*** Begin section ***

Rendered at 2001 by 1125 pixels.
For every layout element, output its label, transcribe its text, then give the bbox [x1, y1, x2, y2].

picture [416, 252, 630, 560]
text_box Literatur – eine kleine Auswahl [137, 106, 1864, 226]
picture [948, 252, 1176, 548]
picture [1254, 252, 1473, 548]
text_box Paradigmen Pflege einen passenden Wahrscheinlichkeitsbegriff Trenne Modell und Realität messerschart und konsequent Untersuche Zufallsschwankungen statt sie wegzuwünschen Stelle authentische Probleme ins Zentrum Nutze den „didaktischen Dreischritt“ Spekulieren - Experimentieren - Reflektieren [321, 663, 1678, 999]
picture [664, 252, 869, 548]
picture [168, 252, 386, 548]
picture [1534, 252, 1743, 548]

*** End section ***

The problem ▸ Copy out the line containing "For every layout", then every line after it through the end of the listing, exactly and with nothing else.

Result ▸
For every layout element, output its label, transcribe its text, then give the bbox [x1, y1, x2, y2].

picture [416, 252, 630, 560]
text_box Literatur – eine kleine Auswahl [137, 106, 1864, 226]
picture [948, 252, 1176, 548]
picture [1254, 252, 1473, 548]
text_box Paradigmen Pflege einen passenden Wahrscheinlichkeitsbegriff Trenne Modell und Realität messerschart und konsequent Untersuche Zufallsschwankungen statt sie wegzuwünschen Stelle authentische Probleme ins Zentrum Nutze den „didaktischen Dreischritt“ Spekulieren - Experimentieren - Reflektieren [321, 663, 1678, 999]
picture [664, 252, 869, 548]
picture [168, 252, 386, 548]
picture [1534, 252, 1743, 548]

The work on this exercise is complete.